Python开发实例分享bt种子爬虫程序和种子解析


Posted in Python onMay 21, 2014

看到网上也有开源的代码,这不,我拿来进行了二次重写,呵呵,上代码:

    #encoding: utf-8  
    import socket  
    from hashlib import sha1  
    from random import randint  
    from struct import unpack, pack  
    from socket import inet_aton, inet_ntoa  
    from bisect import bisect_left  
    from threading import Timer  
    from time import sleep  
    import MySQLdb  
    from datetime import *  
    import time  
    from bencode import bencode, bdecode  
    BOOTSTRAP_NODES = [  
        ("router.bittorrent.com", 6881),  
        ("dht.transmissionbt.com", 6881),  
        ("router.utorrent.com", 6881)  
    ]   
    TID_LENGTH = 4  
    KRPC_TIMEOUT = 10  
    REBORN_TIME = 5 * 60  
    K = 8  
    def entropy(bytes):  
        s = ""  
        for i in range(bytes):  
            s += chr(randint(0, 255))  
        return s  
    def random_id():  
        hash = sha1()  
        hash.update( entropy(20) )  
        return hash.digest()  
    def decode_nodes(nodes):  
        n = []  
        length = len(nodes)  
        if (length % 26) != 0:   
            return n  
        for i in range(0, length, 26):  
            nid = nodes[i:i+20]  
            ip = inet_ntoa(nodes[i+20:i+24])  

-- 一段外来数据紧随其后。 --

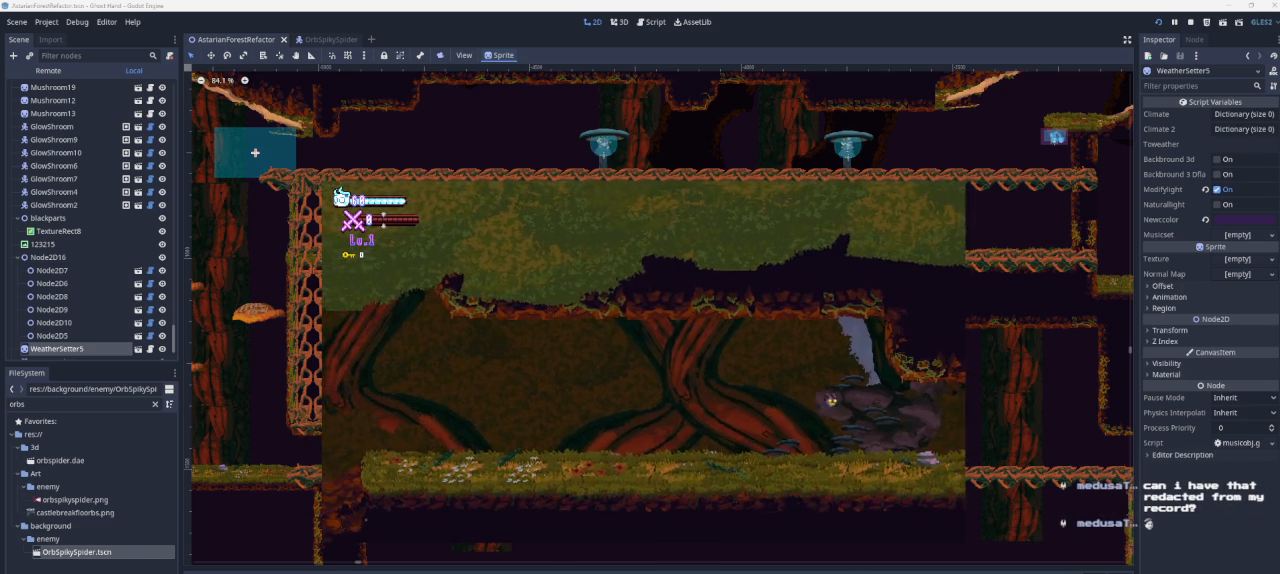
{"buttons": [], "left_stick": "right", "right_stick": "center", "events": []}
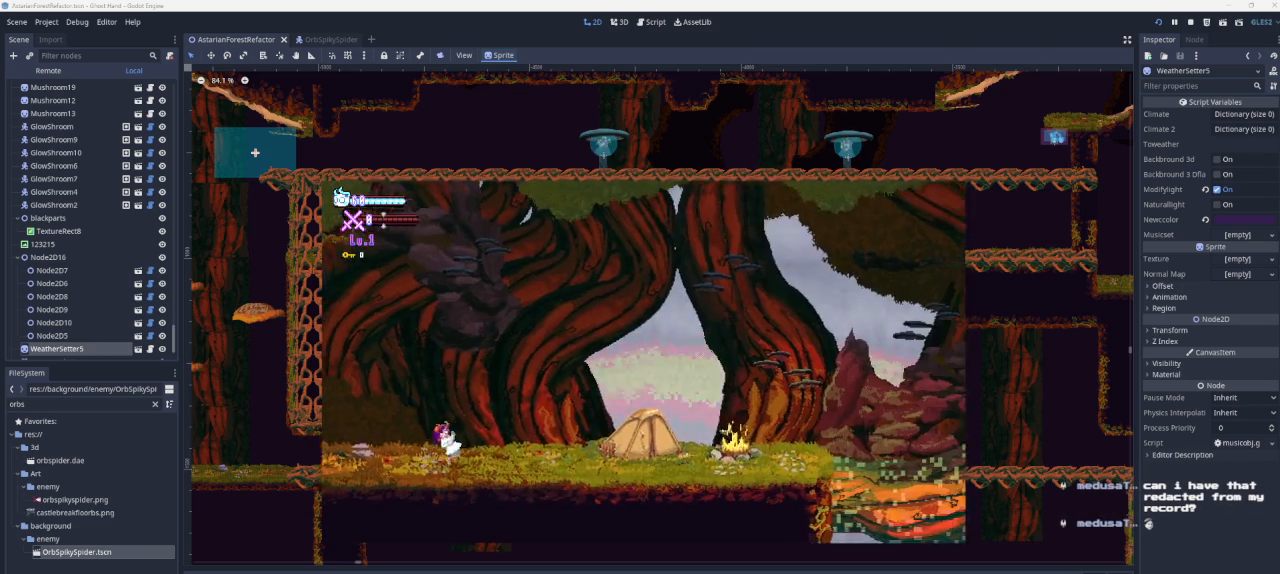
{"buttons": ["CROSS"], "left_stick": "right", "right_stick": "center", "events": [[167, "CROSS", "down"]]}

            port = unpack("!H", nodes[i+24:i+26])[0]  
            n.append( (nid, ip, port) )  
        return n  
    def encode_nodes(nodes):  
        strings = []  
        for node in nodes:  
            s = "%s%s%s" % (node.nid, inet_aton(node.ip), pack("!H", node.port))  
            strings.append(s)  
        return "".join(strings)  
    def intify(hstr):  
        return long(hstr.encode('hex'), 16)      
    def timer(t, f):  
        Timer(t, f).start()  
    class BucketFull(Exception):  
        pass  
    class KRPC(object):  
        def __init__(self):  
            self.types = {  
                "r": self.response_received,  
                "q": self.query_received  
            }  
            self.actions = {  
                "ping": self.ping_received,  
                "find_node": self.find_node_received,  
                "get_peers": self.get_peers_received,  
                "announce_peer": self.announce_peer_received,  
            }  
            self.socket = socket.socket(socket.AF_INET, socket.SOCK_DGRAM)  

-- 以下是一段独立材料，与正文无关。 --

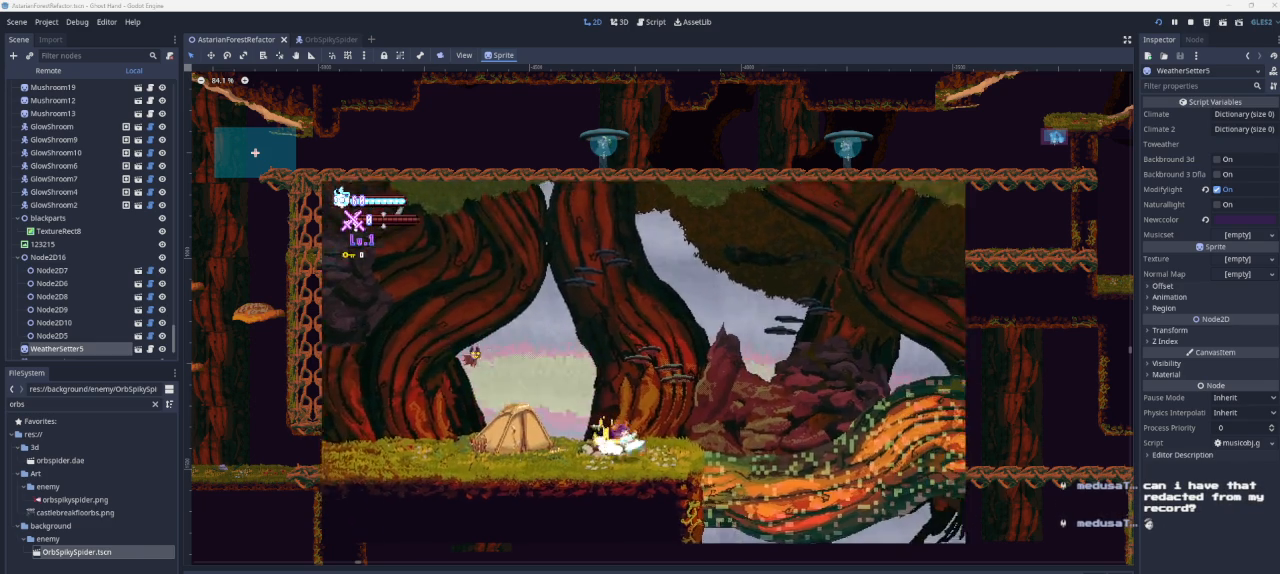
{"buttons": [], "left_stick": "right", "right_stick": "center", "events": []}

            self.socket.bind(("0.0.0.0", self.port))  
        def response_received(self, msg, address):  
            self.find_node_handler(msg)  
        def query_received(self, msg, address):  
            try:  
                self.actions[msg["q"]](msg, address)  
            except KeyError:  
                pass  
        def send_krpc(self, msg, address):  
            try:  
                self.socket.sendto(bencode(msg), address)  
            except:  
                pass  
    class Client(KRPC):  
        def __init__(self, table):  
            self.table = table  
            timer(KRPC_TIMEOUT, self.timeout)  
            timer(REBORN_TIME, self.reborn)  
            KRPC.__init__(self)  
        def find_node(self, address, nid=None):  
            nid = self.get_neighbor(nid) if nid else self.table.nid  
            tid = entropy(TID_LENGTH)  
            msg = {  
                "t": tid,  
                "y": "q",  
                "q": "find_node",  
                "a": {"id": nid, "target": random_id()}  
            }  
            self.send_krpc(msg, address)  
        def find_node_handler(self, msg):  
            try:  
                nodes = decode_nodes(msg["r"]["nodes"])  
                for node in nodes:  
                    (nid, ip, port) = node  
                    if len(nid) != 20: continue  
                    if nid == self.table.nid: continue  
                    self.find_node( (ip, port), nid )  
            except KeyError:  
                pass  
        def joinDHT(self):  
            for address in BOOTSTRAP_NODES:   
                self.find_node(address)  
        def timeout(self):  
            if len( self.table.buckets ) < 2:  
                self.joinDHT()  
            timer(KRPC_TIMEOUT, self.timeout)  
        def reborn(self):  
            self.table.nid = random_id()  
            self.table.buckets = [ KBucket(0, 2**160) ]  
            timer(REBORN_TIME, self.reborn)  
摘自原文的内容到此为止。